Almost all fiction requires some measure of nuanced world building, of course, but fictitious art has its own criteria: settings and characters may be drawn from whole cloth, but if the talents and passions of the created world’s inhabitants (and the fruits of such) feel contrived and inferior to those of our own, the fictitious can simply seem fake.
The Blazing World also raises questions of economics, echoing the perceptive questions raised by the critic Calvin Tomkins in his excellent nonfiction collection The Lives of the Artists, in which he nods in the direction of class and its relationship to art. In Hustvedt’s novel, for all that Burden’s project seems deeply laudable, issues of class are nonetheless raised—specifically, the fact that, as the widow of a wealthy art dealer, her own economic survival is never in jeopardy, and she is free to embark on such an ambitious, multi-year project without concern for her own survival. With her dense structure and panoply of critical perspectives, Hustvedt makes Burden’s project seem compelling thanks to a blend of suspense—she tells the reader something of Burden’s plan from the outset, but holds off on the details, and allows it to be experienced both on the intellectual and the visceral level—and scale. The Blazing World is not about a work of art that shatters all concepts of aesthetics: it’s about provocative work that is shown in galleries and inspires debate.
The art in The Blazing World focuses on identities, and seems decidedly contemporary: the work that stands at the center of the novel begins in the 1990s, and it’s almost impossible to imagine it being set any earlier. Rachel Kushner’s 2013 novel The Flamethrowers, set in the 1970s, feels similarly tied to its era: the conceptual work there, though rendered vividly, is definitely evocative of one particular moment in time. And, like the works of Hustvedt and Berger, questions of money and livelihood maintain a significant presence throughout that book.

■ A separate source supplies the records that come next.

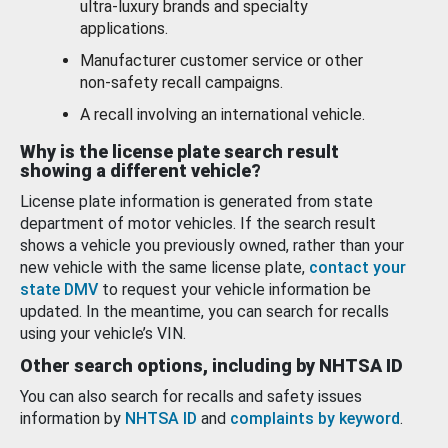
ultra-luxury brands and specialty
applications.
Manufacturer customer service or other
non-safety recall campaigns.
A recall involving an international vehicle.
Why is the license plate search result
showing a different vehicle?
License plate information is generated from state
department of motor vehicles. If the search result
shows a vehicle you previously owned, rather than your
new vehicle with the same license plate,
contact your
state DMV
to request your vehicle information be
updated. In the meantime, you can search for recalls
using your vehicle’s VIN.
Other search options, including by NHTSA ID
You can also search for recalls and safety issues
information by
NHTSA ID
and
complaints by keyword
.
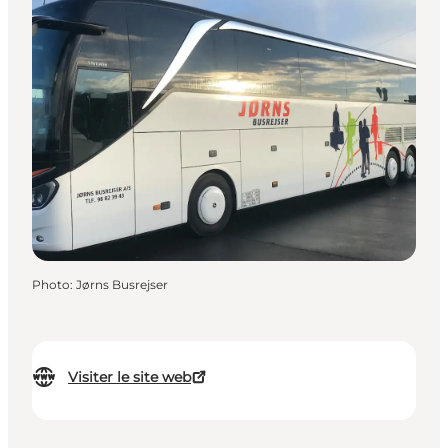
Photo
:
Jørns Busrejser
Visiter le site web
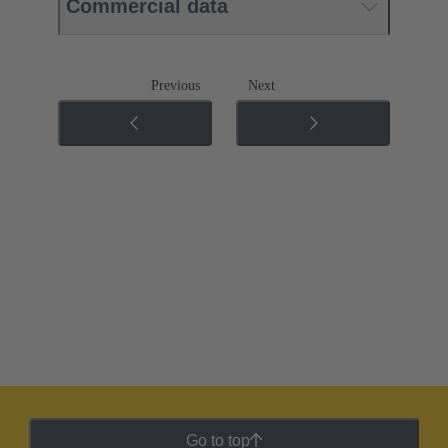
Commercial data
Previous
Next
Go to top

Perhaps it’s unsurprising, then, to learn that Kushner’s own history also includes an abundance of art criticism; she’s a longtime contributor to Artforum, among other things. It’s that skill that, in part, makes her portrayals of the art world so convincing: the same techniques that can lend a sense of verisimilitude to work by an artist who never existed can also convey the qualities of a work of art to a reader who’s never seen the piece in question. Almost all fiction requires some measure of nuanced world building, of course, but fictitious art has its own criteria: settings and characters may be drawn from whole cloth, but if the talents and passions of the created world’s inhabitants (and the fruits of such) feel contrived and inferior to those of our own, the fictitious can simply seem fake.